### DATA SHOWN:
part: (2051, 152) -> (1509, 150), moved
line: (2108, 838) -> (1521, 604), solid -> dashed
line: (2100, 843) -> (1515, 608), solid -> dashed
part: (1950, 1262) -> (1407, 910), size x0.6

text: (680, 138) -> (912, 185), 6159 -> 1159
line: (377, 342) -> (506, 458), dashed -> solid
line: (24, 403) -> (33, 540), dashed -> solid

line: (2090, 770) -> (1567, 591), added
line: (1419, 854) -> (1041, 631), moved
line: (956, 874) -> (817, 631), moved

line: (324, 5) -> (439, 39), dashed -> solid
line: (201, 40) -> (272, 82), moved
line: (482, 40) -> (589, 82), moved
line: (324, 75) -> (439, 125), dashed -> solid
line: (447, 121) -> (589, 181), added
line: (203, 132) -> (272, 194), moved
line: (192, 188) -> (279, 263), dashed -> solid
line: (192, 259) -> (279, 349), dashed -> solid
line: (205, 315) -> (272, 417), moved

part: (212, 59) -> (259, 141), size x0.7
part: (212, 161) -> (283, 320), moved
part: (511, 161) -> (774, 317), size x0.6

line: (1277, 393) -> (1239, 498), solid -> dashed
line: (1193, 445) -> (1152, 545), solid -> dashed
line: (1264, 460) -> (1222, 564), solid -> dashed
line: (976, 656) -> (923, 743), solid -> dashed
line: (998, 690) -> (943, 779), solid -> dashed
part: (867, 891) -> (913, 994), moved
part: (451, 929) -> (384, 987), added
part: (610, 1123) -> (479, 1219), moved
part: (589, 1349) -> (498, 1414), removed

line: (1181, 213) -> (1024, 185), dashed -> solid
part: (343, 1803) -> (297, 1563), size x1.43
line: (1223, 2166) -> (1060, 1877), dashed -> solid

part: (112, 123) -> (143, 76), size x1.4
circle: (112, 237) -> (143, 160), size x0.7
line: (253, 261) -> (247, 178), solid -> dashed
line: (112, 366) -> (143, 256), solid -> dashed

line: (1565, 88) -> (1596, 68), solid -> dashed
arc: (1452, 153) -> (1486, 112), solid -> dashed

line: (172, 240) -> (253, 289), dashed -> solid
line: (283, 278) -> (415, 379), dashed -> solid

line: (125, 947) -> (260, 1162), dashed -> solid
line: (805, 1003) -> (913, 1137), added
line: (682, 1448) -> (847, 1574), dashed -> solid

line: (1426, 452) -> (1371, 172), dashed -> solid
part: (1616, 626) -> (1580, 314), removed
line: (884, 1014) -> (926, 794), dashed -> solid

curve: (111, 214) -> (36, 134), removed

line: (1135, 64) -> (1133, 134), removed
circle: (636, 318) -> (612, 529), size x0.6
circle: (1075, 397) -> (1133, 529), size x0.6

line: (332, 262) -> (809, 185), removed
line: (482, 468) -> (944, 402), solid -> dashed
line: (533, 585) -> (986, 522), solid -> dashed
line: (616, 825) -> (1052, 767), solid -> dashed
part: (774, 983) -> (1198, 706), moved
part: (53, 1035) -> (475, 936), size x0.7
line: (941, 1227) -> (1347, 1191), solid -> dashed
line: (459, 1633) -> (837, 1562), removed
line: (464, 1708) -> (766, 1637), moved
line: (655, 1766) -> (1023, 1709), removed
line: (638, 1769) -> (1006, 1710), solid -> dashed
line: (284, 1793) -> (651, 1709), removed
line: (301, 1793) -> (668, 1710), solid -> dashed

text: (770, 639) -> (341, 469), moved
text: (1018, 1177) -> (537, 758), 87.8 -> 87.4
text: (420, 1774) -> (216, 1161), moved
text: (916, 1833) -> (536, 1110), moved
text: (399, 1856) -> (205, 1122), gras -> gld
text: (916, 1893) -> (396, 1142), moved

### INSTRUCTION:
The answer is a portion of the data. Write out exactly the line with "line: (332, 262) -> (809, 185), removed" and all lines after it.

### RESULT OF THE EXERCISE:
line: (332, 262) -> (809, 185), removed
line: (482, 468) -> (944, 402), solid -> dashed
line: (533, 585) -> (986, 522), solid -> dashed
line: (616, 825) -> (1052, 767), solid -> dashed
part: (774, 983) -> (1198, 706), moved
part: (53, 1035) -> (475, 936), size x0.7
line: (941, 1227) -> (1347, 1191), solid -> dashed
line: (459, 1633) -> (837, 1562), removed
line: (464, 1708) -> (766, 1637), moved
line: (655, 1766) -> (1023, 1709), removed
line: (638, 1769) -> (1006, 1710), solid -> dashed
line: (284, 1793) -> (651, 1709), removed
line: (301, 1793) -> (668, 1710), solid -> dashed

text: (770, 639) -> (341, 469), moved
text: (1018, 1177) -> (537, 758), 87.8 -> 87.4
text: (420, 1774) -> (216, 1161), moved
text: (916, 1833) -> (536, 1110), moved
text: (399, 1856) -> (205, 1122), gras -> gld
text: (916, 1893) -> (396, 1142), moved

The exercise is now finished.